Dataset entries
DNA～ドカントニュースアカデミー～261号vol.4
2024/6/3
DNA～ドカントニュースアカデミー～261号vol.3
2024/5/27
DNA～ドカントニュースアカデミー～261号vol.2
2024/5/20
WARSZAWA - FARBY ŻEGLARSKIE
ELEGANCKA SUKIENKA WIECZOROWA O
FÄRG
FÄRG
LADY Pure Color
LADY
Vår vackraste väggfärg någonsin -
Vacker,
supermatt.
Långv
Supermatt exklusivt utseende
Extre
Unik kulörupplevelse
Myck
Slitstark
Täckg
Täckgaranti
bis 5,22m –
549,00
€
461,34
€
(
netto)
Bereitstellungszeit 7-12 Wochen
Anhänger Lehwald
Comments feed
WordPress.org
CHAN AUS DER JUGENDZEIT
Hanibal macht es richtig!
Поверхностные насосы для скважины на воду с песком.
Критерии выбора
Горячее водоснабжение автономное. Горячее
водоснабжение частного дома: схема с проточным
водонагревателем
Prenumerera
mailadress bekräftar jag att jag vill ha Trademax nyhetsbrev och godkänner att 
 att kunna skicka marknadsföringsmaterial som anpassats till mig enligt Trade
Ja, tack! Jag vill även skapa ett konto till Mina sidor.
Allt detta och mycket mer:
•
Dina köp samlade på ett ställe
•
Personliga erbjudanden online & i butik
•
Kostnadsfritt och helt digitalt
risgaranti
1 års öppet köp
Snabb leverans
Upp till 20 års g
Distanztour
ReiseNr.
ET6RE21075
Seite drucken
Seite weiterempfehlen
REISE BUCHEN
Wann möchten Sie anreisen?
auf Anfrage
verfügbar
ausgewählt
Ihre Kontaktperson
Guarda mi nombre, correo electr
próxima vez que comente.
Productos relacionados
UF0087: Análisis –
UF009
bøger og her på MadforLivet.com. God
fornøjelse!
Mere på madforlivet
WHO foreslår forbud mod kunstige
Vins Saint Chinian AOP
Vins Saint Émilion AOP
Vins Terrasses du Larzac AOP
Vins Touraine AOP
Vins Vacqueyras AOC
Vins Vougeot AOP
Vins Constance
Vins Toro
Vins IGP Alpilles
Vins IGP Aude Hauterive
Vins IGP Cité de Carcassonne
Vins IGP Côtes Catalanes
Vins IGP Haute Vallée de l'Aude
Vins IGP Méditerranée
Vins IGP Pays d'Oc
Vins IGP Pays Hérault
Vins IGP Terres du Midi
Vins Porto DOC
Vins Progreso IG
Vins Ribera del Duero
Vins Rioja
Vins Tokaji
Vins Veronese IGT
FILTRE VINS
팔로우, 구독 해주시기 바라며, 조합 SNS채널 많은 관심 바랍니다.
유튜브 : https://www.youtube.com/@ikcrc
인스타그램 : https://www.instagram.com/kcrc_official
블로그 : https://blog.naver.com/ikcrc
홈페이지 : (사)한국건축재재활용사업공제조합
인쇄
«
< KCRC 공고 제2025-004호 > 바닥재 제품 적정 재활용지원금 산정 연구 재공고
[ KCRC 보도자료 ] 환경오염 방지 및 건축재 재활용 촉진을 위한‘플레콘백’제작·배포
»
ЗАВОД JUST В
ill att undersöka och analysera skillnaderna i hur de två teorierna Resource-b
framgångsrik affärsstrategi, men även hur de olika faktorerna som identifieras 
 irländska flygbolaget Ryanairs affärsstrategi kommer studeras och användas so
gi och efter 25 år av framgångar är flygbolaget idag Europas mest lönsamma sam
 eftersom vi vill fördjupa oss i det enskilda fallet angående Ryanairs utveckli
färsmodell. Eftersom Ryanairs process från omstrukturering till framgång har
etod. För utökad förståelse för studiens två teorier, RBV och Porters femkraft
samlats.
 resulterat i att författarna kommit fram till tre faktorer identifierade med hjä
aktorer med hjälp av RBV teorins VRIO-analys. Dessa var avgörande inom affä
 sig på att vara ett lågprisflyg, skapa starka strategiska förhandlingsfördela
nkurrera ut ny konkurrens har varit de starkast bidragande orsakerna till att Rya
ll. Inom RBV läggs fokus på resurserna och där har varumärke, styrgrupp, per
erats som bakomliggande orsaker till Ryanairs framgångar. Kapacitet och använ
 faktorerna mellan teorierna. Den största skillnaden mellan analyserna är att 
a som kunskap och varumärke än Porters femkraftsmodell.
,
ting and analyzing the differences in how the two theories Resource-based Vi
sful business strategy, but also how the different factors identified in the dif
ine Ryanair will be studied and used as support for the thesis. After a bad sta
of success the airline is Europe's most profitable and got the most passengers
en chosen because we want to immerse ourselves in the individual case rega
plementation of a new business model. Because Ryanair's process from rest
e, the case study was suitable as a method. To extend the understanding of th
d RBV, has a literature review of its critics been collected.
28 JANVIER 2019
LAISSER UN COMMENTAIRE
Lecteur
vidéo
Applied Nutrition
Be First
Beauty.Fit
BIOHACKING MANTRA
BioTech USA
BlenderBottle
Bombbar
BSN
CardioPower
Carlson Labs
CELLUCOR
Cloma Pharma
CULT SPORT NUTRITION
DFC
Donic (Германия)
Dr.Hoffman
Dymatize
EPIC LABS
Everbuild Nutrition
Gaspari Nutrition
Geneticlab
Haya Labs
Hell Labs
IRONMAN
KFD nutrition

## YOUR INSTRUCTIONS
Convert every line of the dataset entries into a Markdown table with the columns "Row" and "Line," numbering the rows in order and leaving out any blank lines.

## ANSWER AREA
| Row | Line |
|---|---|
| 1 | DNA～ドカントニュースアカデミー～261号vol.4 |
| 2 | 2024/6/3 |
| 3 | DNA～ドカントニュースアカデミー～261号vol.3 |
| 4 | 2024/5/27 |
| 5 | DNA～ドカントニュースアカデミー～261号vol.2 |
| 6 | 2024/5/20 |
| 7 | WARSZAWA - FARBY ŻEGLARSKIE |
| 8 | ELEGANCKA SUKIENKA WIECZOROWA O |
| 9 | FÄRG |
| 10 | FÄRG |
| 11 | LADY Pure Color |
| 12 | LADY |
| 13 | Vår vackraste väggfärg någonsin - |
| 14 | Vacker, |
| 15 | supermatt. |
| 16 | Långv |
| 17 | Supermatt exklusivt utseende |
| 18 | Extre |
| 19 | Unik kulörupplevelse |
| 20 | Myck |
| 21 | Slitstark |
| 22 | Täckg |
| 23 | Täckgaranti |
| 24 | bis 5,22m – |
| 25 | 549,00 |
| 26 | € |
| 27 | 461,34 |
| 28 | € |
| 29 | ( |
| 30 | netto) |
| 31 | Bereitstellungszeit 7-12 Wochen |
| 32 | Anhänger Lehwald |
| 33 | Comments feed |
| 34 | WordPress.org |
| 35 | CHAN AUS DER JUGENDZEIT |
| 36 | Hanibal macht es richtig! |
| 37 | Поверхностные насосы для скважины на воду с песком. |
| 38 | Критерии выбора |
| 39 | Горячее водоснабжение автономное. Горячее |
| 40 | водоснабжение частного дома: схема с проточным |
| 41 | водонагревателем |
| 42 | Prenumerera |
| 43 | mailadress bekräftar jag att jag vill ha Trademax nyhetsbrev och godkänner att  |
| 44 |  att kunna skicka marknadsföringsmaterial som anpassats till mig enligt Trade |
| 45 | Ja, tack! Jag vill även skapa ett konto till Mina sidor. |
| 46 | Allt detta och mycket mer: |
| 47 | • |
| 48 | Dina köp samlade på ett ställe |
| 49 | • |
| 50 | Personliga erbjudanden online & i butik |
| 51 | • |
| 52 | Kostnadsfritt och helt digitalt |
| 53 | risgaranti |
| 54 | 1 års öppet köp |
| 55 | Snabb leverans |
| 56 | Upp till 20 års g |
| 57 | Distanztour |
| 58 | ReiseNr. |
| 59 | ET6RE21075 |
| 60 | Seite drucken |
| 61 | Seite weiterempfehlen |
| 62 | REISE BUCHEN |
| 63 | Wann möchten Sie anreisen? |
| 64 | auf Anfrage |
| 65 | verfügbar |
| 66 | ausgewählt |
| 67 | Ihre Kontaktperson |
| 68 | Guarda mi nombre, correo electr |
| 69 | próxima vez que comente. |
| 70 | Productos relacionados |
| 71 | UF0087: Análisis – |
| 72 | UF009 |
| 73 | bøger og her på MadforLivet.com. God |
| 74 | fornøjelse! |
| 75 | Mere på madforlivet |
| 76 | WHO foreslår forbud mod kunstige |
| 77 | Vins Saint Chinian AOP |
| 78 | Vins Saint Émilion AOP |
| 79 | Vins Terrasses du Larzac AOP |
| 80 | Vins Touraine AOP |
| 81 | Vins Vacqueyras AOC |
| 82 | Vins Vougeot AOP |
| 83 | Vins Constance |
| 84 | Vins Toro |
| 85 | Vins IGP Alpilles |
| 86 | Vins IGP Aude Hauterive |
| 87 | Vins IGP Cité de Carcassonne |
| 88 | Vins IGP Côtes Catalanes |
| 89 | Vins IGP Haute Vallée de l'Aude |
| 90 | Vins IGP Méditerranée |
| 91 | Vins IGP Pays d'Oc |
| 92 | Vins IGP Pays Hérault |
| 93 | Vins IGP Terres du Midi |
| 94 | Vins Porto DOC |
| 95 | Vins Progreso IG |
| 96 | Vins Ribera del Duero |
| 97 | Vins Rioja |
| 98 | Vins Tokaji |
| 99 | Vins Veronese IGT |
| 100 | FILTRE VINS |
| 101 | 팔로우, 구독 해주시기 바라며, 조합 SNS채널 많은 관심 바랍니다. |
| 102 | 유튜브 : https://www.youtube.com/@ikcrc |
| 103 | 인스타그램 : https://www.instagram.com/kcrc_official |
| 104 | 블로그 : https://blog.naver.com/ikcrc |
| 105 | 홈페이지 : (사)한국건축재재활용사업공제조합 |
| 106 | 인쇄 |
| 107 | « |
| 108 | < KCRC 공고 제2025-004호 > 바닥재 제품 적정 재활용지원금 산정 연구 재공고 |
| 109 | [ KCRC 보도자료 ] 환경오염 방지 및 건축재 재활용 촉진을 위한‘플레콘백’제작·배포 |
| 110 | » |
| 111 | ЗАВОД JUST В |
| 112 | ill att undersöka och analysera skillnaderna i hur de två teorierna Resource-b |
| 113 | framgångsrik affärsstrategi, men även hur de olika faktorerna som identifieras  |
| 114 |  irländska flygbolaget Ryanairs affärsstrategi kommer studeras och användas so |
| 115 | gi och efter 25 år av framgångar är flygbolaget idag Europas mest lönsamma sam |
| 116 |  eftersom vi vill fördjupa oss i det enskilda fallet angående Ryanairs utveckli |
| 117 | färsmodell. Eftersom Ryanairs process från omstrukturering till framgång har |
| 118 | etod. För utökad förståelse för studiens två teorier, RBV och Porters femkraft |
| 119 | samlats. |
| 120 |  resulterat i att författarna kommit fram till tre faktorer identifierade med hjä |
| 121 | aktorer med hjälp av RBV teorins VRIO-analys. Dessa var avgörande inom affä |
| 122 |  sig på att vara ett lågprisflyg, skapa starka strategiska förhandlingsfördela |
| 123 | nkurrera ut ny konkurrens har varit de starkast bidragande orsakerna till att Rya |
| 124 | ll. Inom RBV läggs fokus på resurserna och där har varumärke, styrgrupp, per |
| 125 | erats som bakomliggande orsaker till Ryanairs framgångar. Kapacitet och använ |
| 126 |  faktorerna mellan teorierna. Den största skillnaden mellan analyserna är att  |
| 127 | a som kunskap och varumärke än Porters femkraftsmodell. |
| 128 | , |
| 129 | ting and analyzing the differences in how the two theories Resource-based Vi |
| 130 | sful business strategy, but also how the different factors identified in the dif |
| 131 | ine Ryanair will be studied and used as support for the thesis. After a bad sta |
| 132 | of success the airline is Europe's most profitable and got the most passengers |
| 133 | en chosen because we want to immerse ourselves in the individual case rega |
| 134 | plementation of a new business model. Because Ryanair's process from rest |
| 135 | e, the case study was suitable as a method. To extend the understanding of th |
| 136 | d RBV, has a literature review of its critics been collected. |
| 137 | 28 JANVIER 2019 |
| 138 | LAISSER UN COMMENTAIRE |
| 139 | Lecteur |
| 140 | vidéo |
| 141 | Applied Nutrition |
| 142 | Be First |
| 143 | Beauty.Fit |
| 144 | BIOHACKING MANTRA |
| 145 | BioTech USA |
| 146 | BlenderBottle |
| 147 | Bombbar |
| 148 | BSN |
| 149 | CardioPower |
| 150 | Carlson Labs |
| 151 | CELLUCOR |
| 152 | Cloma Pharma |
| 153 | CULT SPORT NUTRITION |
| 154 | DFC |
| 155 | Donic (Германия) |
| 156 | Dr.Hoffman |
| 157 | Dymatize |
| 158 | EPIC LABS |
| 159 | Everbuild Nutrition |
| 160 | Gaspari Nutrition |
| 161 | Geneticlab |
| 162 | Haya Labs |
| 163 | Hell Labs |
| 164 | IRONMAN |
| 165 | KFD nutrition |